Daraus folgt, dass der leibliche Vater eines Kindes, das von seiner Mutter in einen anderen Mitgliedstaat verbracht wird, im Hinblick auf die Anwendung der Verordnung zur Bestimmung der Rechtmäßigkeit des Verbringens des Kindes in einen anderen Mitgliedstaat das Recht haben muss, sich vor diesem Verbringen mit dem Antrag an das zuständige nationale Gericht zu wenden, ihm das Sorgerecht für sein Kind zu übertragen, was in diesem Zusammenhang das Wesen des Rechts eines leiblichen Vaters auf ein Privat- und Familienleben ausmacht. Sofern dem leiblichen Vater dieses Recht zusteht, beeinträchtigt der Umstand, dass ihm, anders als der Mutter, nicht automatisch ein Sorgerecht im Sinne der Verordnung für sein Kind zusteht, nicht den wesentlichen Inhalt seines Rechts auf ein Privat- und Familienleben.

Mutter übt mit Verbringen des Kindes in anderen EU-Mitgliedsstaat eigenes Freizü­gig­keitsrecht aus

Diese Feststellung wird nicht dadurch in Frage gestellt, dass es einem Vater wie Herrn McB. unmöglich sein kann, die Rückgabe des Kindes zu erreichen, das von seiner Mutter in einen anderen Mitgliedstaat verbracht wurde. Mit diesem Verbringen übt nämlich die Mutter, der das Sorgerecht für das Kind zusteht, ihr eigenes Freizü­gig­keitsrecht aus und macht von ihrem Recht Gebrauch, den Aufenthaltsort des Kindes zu bestimmen, ohne dass dem leiblichen Vater damit die Möglichkeit genommen würde, von seinem Recht Gebrauch zu machen, die Übertragung des Sorgerechts für dieses Kind oder ein Besuchsrecht zu beantragen. Daher würde es den Anforderungen an die Rechts­si­cherheit sowie dem notwendigen Schutz der Rechte und Freiheiten der Mutter zuwiderlaufen, wenn dem leiblichen Vater gemäß der Verordnung ein Sorgerecht für sein Kind zugesprochen würde, obwohl ihm ein solches Recht nach nationalem Recht nicht gewährt wurde.
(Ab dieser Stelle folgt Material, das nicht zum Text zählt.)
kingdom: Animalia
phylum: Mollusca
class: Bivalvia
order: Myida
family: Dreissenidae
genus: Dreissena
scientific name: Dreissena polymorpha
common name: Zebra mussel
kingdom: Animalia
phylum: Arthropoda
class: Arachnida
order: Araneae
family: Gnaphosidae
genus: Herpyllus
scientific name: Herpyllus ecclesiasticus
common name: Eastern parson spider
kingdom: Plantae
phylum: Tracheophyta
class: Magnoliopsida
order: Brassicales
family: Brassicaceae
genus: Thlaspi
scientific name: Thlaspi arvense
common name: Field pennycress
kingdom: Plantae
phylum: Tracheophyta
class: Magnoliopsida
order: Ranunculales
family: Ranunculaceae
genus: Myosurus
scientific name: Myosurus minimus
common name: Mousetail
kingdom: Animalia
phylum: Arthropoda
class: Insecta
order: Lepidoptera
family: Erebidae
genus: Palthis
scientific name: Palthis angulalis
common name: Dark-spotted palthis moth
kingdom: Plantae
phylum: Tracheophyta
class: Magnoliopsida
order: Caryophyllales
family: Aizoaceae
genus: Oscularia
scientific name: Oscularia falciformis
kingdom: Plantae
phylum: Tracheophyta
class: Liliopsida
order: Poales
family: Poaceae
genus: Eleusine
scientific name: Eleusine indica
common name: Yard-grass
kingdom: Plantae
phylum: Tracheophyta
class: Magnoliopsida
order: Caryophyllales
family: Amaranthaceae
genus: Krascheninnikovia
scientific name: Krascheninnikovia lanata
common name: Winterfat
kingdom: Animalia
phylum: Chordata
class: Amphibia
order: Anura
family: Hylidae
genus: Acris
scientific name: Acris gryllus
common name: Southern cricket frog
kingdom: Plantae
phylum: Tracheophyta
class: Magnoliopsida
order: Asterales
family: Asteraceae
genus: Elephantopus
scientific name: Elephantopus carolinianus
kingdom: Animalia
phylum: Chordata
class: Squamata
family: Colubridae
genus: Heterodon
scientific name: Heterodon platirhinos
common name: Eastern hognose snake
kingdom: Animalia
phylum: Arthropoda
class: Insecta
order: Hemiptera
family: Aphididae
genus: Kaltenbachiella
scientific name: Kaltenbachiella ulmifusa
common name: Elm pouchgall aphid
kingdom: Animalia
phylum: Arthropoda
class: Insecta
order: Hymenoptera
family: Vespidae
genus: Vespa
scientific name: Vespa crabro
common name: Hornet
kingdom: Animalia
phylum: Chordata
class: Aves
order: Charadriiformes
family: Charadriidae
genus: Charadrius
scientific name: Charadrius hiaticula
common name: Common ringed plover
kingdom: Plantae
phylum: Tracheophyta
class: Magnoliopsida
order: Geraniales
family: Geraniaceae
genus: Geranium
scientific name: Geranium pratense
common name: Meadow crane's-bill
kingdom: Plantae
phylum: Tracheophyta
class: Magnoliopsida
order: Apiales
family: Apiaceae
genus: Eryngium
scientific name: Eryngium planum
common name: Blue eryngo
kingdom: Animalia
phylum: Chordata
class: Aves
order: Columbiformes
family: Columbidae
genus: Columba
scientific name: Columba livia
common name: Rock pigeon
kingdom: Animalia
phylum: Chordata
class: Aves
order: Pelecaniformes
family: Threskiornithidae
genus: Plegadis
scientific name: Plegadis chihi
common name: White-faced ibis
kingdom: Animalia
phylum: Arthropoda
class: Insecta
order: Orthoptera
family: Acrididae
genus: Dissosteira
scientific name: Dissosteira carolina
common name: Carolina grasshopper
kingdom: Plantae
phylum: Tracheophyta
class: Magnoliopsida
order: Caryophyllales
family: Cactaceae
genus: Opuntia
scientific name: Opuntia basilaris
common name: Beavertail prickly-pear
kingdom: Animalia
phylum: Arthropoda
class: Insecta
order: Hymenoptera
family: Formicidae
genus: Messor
Unter diesen Umständen gelangt der Gerichtshof zu dem Ergebnis, dass die Verordnung einem Mitgliedstaat nicht untersagt, in seinem Recht vorzusehen, dass der Vater eines Kindes, der nicht mit der Mutter verheiratet ist, das Sorgerecht nur erlangen kann, wenn er eine Anordnung des zuständigen nationalen Gerichts erwirkt, mit der ihm dieses Recht übertragen wird, das ein Verbringen des Kindes an einen anderen Ort durch seine Mutter widerrechtlich machen kann.